Nel caso di specie, invero, neanche la contribuente contesta che lo studio di settore utilizzato dall’Amministrazione finanziaria sia proprio quello (SG34U) che risulta applicabile alla concreta attività d’impresa svolta.

Risulta pertanto legittimo, nel caso di specie, l’agire dell’Amministrazione finanziaria che, istaurato il contraddittorio con l’odierna resistente le ha poi inviato l’avviso di accertamento fondandolo sugli studi di settore, in assenza di un’attività di allegazione e prova da parte del contribuente.

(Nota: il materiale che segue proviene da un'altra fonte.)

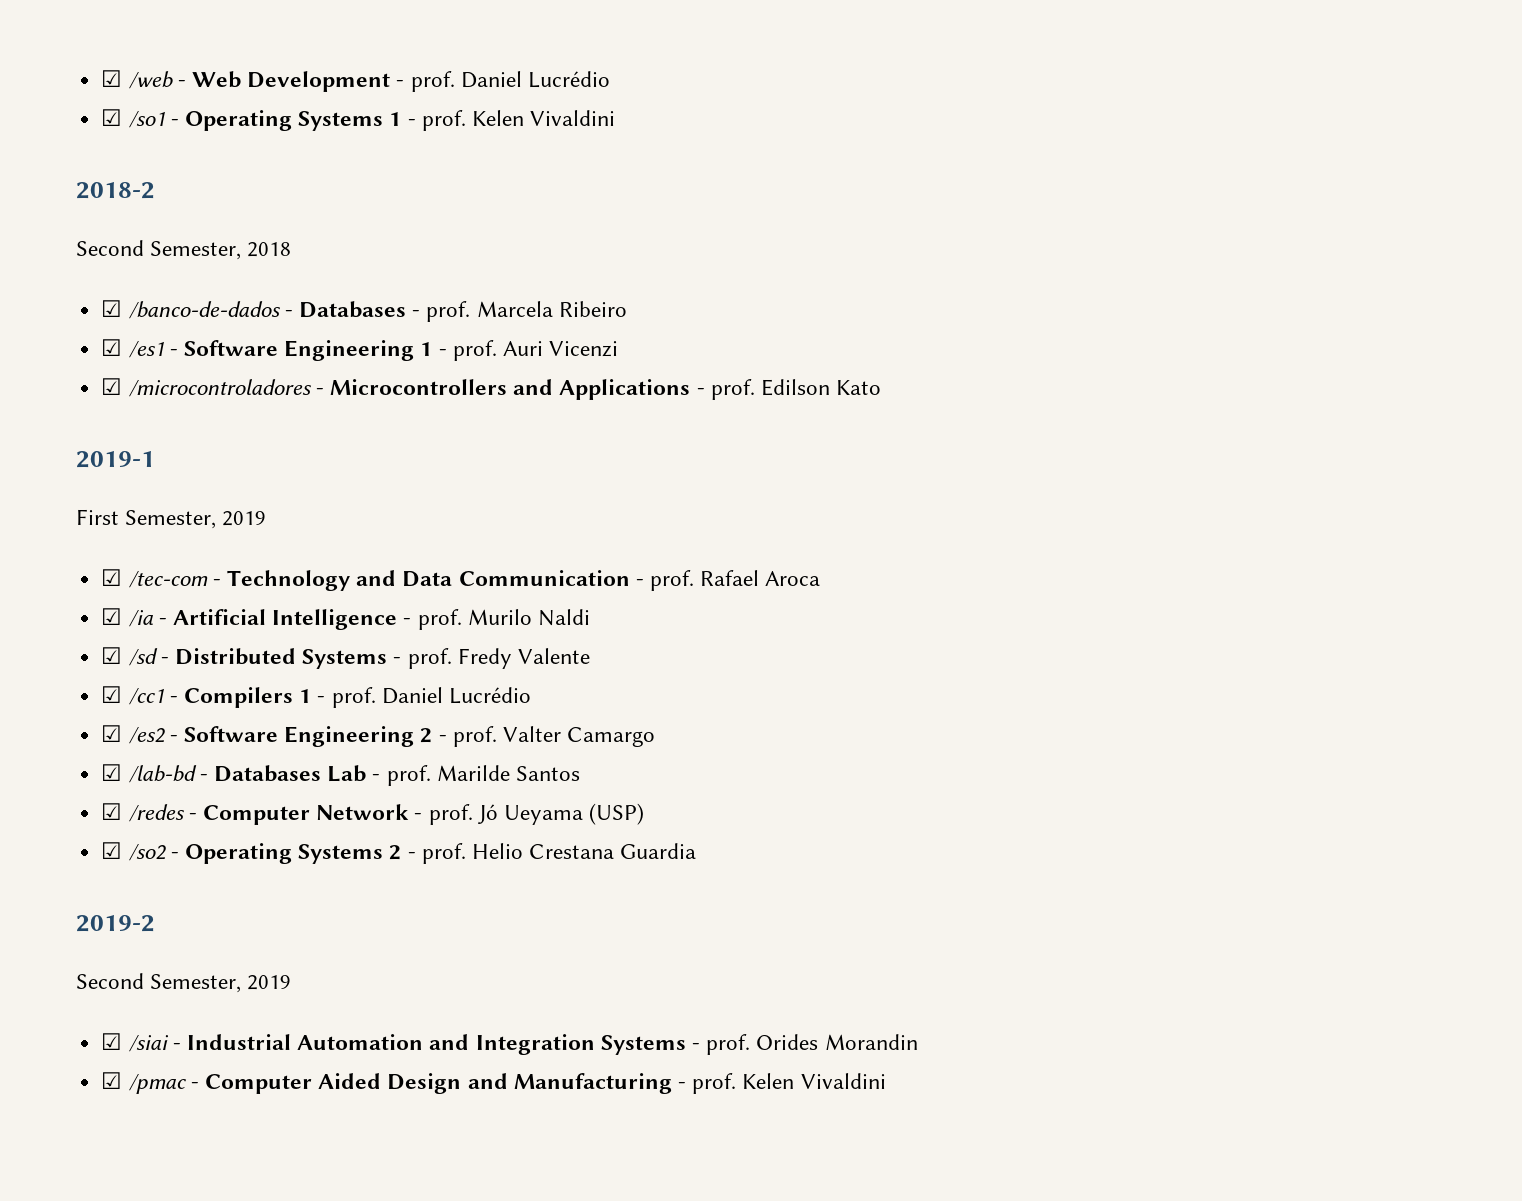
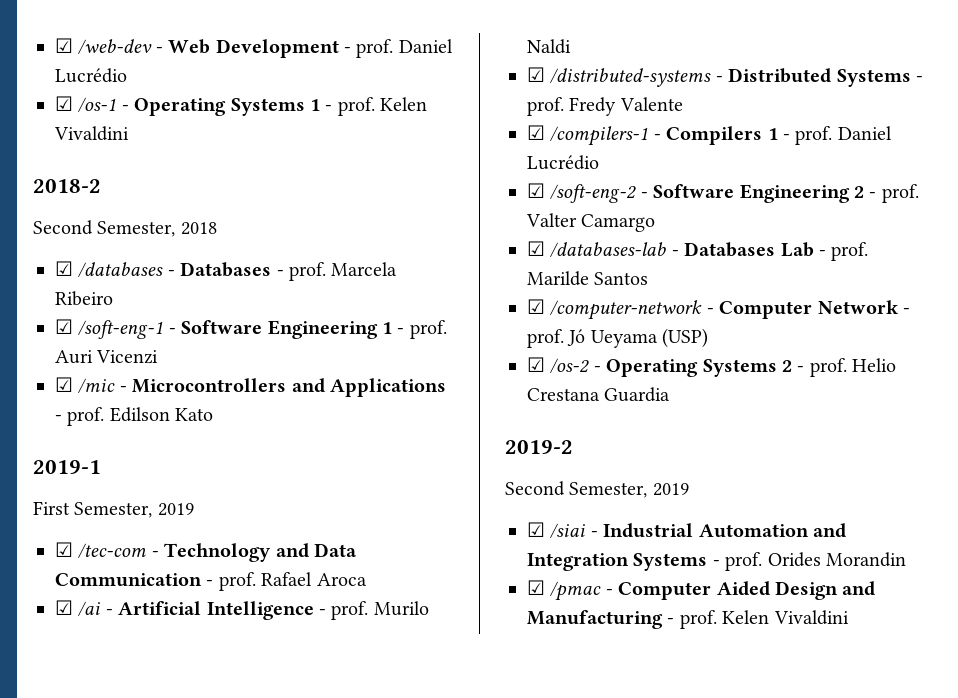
[101,70,173,89] ☑ /web -> [55,38,153,54] ☑ /web-dev
[128,111,166,128] /so1 -> [78,97,117,112] /os-1
[128,301,281,319] /banco-de-dados -> [78,262,164,277] /databases
[128,341,165,358] /es1 -> [78,320,164,339] /soft-eng-1
[128,379,312,397] /microcontroladores -> [78,378,116,393] /mic
[128,610,153,627] /ia -> [78,601,101,616] /ai
[128,648,158,666] /sd -> [550,68,712,87] /distributed-systems
[128,688,165,705] /cc1 -> [550,126,649,146] /compilers-1
[128,727,165,744] /es2 -> [550,184,638,203] /soft-eng-2
[128,765,197,783] /lab-bd -> [550,242,667,257] /databases-lab
[128,804,185,822] /redes -> [550,300,703,320] /computer-network
[128,844,166,861] /so2 -> [550,358,591,373] /os-2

L’omessa partecipazione attiva al contraddittorio predibattimentale del soggetto destinatario dell’accertamento tributario, invero, non gli impedisce di far valere le proprie ragioni in fase contenziosa, ma in tale sede deve allegare e provare elementi che siano sufficienti a vincere le presunzioni legali che, nelle circostanze descritte, assistono l’operato dell’Ente impositore, e sono comunque idonee a fondare, anche da sole, la validità dell’accertamento.

Nella specie, invece, la CTR ha ritenuto che incombesse sull’Ufficio indicare elementi aggiuntivi o indici particolari a sostegno della maggiore capacità contributiva.

Il ricorso deve essere, pertanto, accolto e la sentenza cassata con rinvio alla Commissione Tributaria Regionale del Lazio che provvederà anche sulle spese del presente giudizio di legittimità.

P.Q.M.

La Corte accoglie il ricorso, cassa la sentenza impugnata e rinvia anche per le spese del presente giudizio di legittimità alla CTR del Lazio.

Così deciso in Roma, nella Camera di consiglio, il 14 gennaio 2020.